単純にステップを三角形になる様に踏むだけなのだ。

スコーン。

再びこけてしまった。

「まぁまぁ、アウレリアさん。もう一度やってみせてちょうだい。何が原因でひっくり返ってしまうのか確かめますね」

え?ミス・サリンジャー、クラスメイトの前で一人で踊るの?

どしぇぇぇぇぇ。

それ、地獄ですからっぁぁぁ。

自分の顔が真っ赤になってるの分かってます。

だって恥ずかしさで血が上って実際に熱を持ってるんだもん、触らなくても分かるよ。

メグたんは心配そうな顔で見守ってくれてるけど、フェリーペなんて呆気にとられた顔をしてる。

うひぃぃぃ。

マリベルとナナはニヤニヤしてるよ。

んがぁぁーー!

ミス・サリンジャーの手拍子に合わせ、足で三角を描く様にステップを踏んだ。

今度は転びそうになっただけで、転ばなかった。

でも、そう、転びそうにはなったのだ。

「分かりました。アウレリアさん、あなたのステップは手拍子から可成り遅れているのですが、頭の中ではちゃんと手拍子に合わせてカウントを取っているのでしょう。つまり頭の中と体のリズムに大きなズレがあるので、ガクガクとした動きになっているのが原因ですね。そうですねぇ・・・・まずは体を動かすのではなく、私の手拍子に合わせて手拍子を打ってもらいましょう」

先生の横に立たされてクラスメイトがステップを踏んでいるのを眺めながら、先生の手拍子に合わせて手拍子を打った。

「クスクス。せんせーい!手拍子が微妙にズレいていてこれでは踊れませ~ん」

マリベルが鬼の首を取ったかの様に、私の方をにやけた顔で指差した。

でも、確かに自分が打っている手拍子が先生のそれから随分とズレているのが分かる。

裏拍子くらいのズレならフラメンコの手拍子の様で、それはそれでカッコいいのだけれど、私たち二人の打つ手拍子に合わせて歩いてみると、タンタンという一定のリズムではなく、タットンタットンと足を引きずる様な歩き方になってしまうだろう。

だからマリベルの指摘に、誰も反対意見を述べる事はなかった。

さもありなん!

「そうですね、それではアウレリアさんには常にペアになって手を繋いで踊ってもらいましょう。それなら転ばないで支えてもらえますからね。女子の少ないクラスだから、男子とペアを組んでもらいましょうかね。誰にしますか?」

「先生!俺がペアを組みますっ」

フェリーペがすかさず手を上げて、めでたく?私の固定ペアとなった。

「さあ、リア。
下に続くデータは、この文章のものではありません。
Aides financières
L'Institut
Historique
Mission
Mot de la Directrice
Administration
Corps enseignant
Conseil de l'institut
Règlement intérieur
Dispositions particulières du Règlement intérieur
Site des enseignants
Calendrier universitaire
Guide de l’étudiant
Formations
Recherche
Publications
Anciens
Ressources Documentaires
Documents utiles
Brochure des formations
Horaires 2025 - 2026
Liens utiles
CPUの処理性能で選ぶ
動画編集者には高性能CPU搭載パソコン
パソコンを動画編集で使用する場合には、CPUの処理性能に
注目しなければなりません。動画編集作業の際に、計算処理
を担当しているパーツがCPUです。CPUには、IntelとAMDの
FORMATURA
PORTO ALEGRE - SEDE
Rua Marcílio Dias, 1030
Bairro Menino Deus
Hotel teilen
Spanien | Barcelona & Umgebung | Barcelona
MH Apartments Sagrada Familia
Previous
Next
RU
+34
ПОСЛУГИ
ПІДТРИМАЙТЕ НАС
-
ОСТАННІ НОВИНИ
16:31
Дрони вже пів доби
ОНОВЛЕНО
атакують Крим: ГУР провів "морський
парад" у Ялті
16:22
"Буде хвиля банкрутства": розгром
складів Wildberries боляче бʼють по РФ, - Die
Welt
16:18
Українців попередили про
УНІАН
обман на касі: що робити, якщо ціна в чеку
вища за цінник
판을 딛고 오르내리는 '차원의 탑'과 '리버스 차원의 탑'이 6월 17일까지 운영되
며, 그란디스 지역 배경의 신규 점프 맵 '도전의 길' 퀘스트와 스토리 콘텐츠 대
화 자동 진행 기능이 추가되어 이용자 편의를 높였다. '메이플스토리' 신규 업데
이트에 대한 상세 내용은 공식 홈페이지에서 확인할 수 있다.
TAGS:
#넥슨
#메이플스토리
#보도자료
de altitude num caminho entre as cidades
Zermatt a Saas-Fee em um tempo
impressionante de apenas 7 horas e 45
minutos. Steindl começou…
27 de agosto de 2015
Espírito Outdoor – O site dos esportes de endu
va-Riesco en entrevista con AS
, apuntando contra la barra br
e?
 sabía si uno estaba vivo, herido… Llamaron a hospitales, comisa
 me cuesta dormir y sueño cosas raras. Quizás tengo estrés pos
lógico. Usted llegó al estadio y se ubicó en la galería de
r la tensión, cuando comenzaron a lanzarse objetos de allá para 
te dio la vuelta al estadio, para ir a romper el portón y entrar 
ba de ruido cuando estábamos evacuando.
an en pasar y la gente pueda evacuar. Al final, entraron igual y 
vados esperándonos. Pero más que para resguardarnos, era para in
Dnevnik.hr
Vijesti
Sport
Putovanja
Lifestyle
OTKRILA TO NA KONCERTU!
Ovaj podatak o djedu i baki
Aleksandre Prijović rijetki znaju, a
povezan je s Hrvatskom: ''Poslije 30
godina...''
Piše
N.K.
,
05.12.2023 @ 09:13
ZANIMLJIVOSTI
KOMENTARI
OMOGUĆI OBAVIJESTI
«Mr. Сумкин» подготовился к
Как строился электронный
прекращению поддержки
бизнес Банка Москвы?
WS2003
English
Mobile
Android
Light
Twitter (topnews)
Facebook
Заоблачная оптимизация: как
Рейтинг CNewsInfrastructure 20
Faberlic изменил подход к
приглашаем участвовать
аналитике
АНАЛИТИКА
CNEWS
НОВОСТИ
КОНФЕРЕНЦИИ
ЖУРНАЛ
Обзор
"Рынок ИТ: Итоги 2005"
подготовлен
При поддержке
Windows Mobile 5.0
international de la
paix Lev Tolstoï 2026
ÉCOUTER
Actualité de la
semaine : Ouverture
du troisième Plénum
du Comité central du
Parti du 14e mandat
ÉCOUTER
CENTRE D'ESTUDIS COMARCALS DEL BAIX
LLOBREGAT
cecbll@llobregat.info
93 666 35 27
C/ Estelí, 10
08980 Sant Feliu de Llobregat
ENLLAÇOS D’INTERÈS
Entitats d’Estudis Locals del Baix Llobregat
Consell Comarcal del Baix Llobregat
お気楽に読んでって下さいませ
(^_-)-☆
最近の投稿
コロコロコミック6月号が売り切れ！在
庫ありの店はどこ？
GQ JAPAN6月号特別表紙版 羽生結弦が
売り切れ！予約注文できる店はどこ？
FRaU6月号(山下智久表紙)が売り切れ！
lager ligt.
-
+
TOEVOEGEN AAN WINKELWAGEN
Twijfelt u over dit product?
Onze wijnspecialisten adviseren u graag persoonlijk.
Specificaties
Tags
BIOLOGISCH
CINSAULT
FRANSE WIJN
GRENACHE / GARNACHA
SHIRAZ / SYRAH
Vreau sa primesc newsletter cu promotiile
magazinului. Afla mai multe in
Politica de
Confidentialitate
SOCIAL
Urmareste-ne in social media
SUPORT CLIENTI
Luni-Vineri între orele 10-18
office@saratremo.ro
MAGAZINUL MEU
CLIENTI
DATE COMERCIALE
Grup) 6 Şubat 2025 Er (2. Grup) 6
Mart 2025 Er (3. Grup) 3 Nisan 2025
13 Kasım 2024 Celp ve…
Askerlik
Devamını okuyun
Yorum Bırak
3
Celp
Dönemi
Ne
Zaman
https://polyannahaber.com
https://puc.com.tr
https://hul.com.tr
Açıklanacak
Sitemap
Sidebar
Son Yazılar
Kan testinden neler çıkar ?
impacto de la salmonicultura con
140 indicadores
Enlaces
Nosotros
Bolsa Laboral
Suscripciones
手を出して」とフェリーペがいそいそと私の両手を取って、一緒に三角形のステップを踏んでくれる。

他の皆とリズムがズレるので、邪魔にならない様に講堂の端っこに移動した。

「もしかしたらリズムが早すぎてついて行けないのかもしれないから、俺の声に合わせてステップを踏んでみる?」と、フェリーペがとっても甲斐甲斐しく動いてくれる。

さっきまでこっちを呆れ顔で見てたくせに!

フェリーペが比較的ゆっくり「1,2,3」と口ずさんでくれ、私とは鏡対象になる様に三角ステップを踏んでくれる。

恥ずかしくてモジモジしてしまっている私が珍しかったのだろう、止まってこっちをしっかり見つめて来たフェリーペが、「俺、リアっていつも何でも出来るから敵わないなって思ってたんだ。だから、リアにも苦手な事があるって分かってちょっとホッとしたよ」と私を気遣ってくれたのか、スマートに微笑みかけてくれた。

ちょっと奥さん、このスマートで優しいイケメンは誰ですか?

惚れてしまうやろも。

いつもより3割増しにかっこよく見えるジャマイカっ!

ふっ。まぁ、惚れたりしないけどなっ。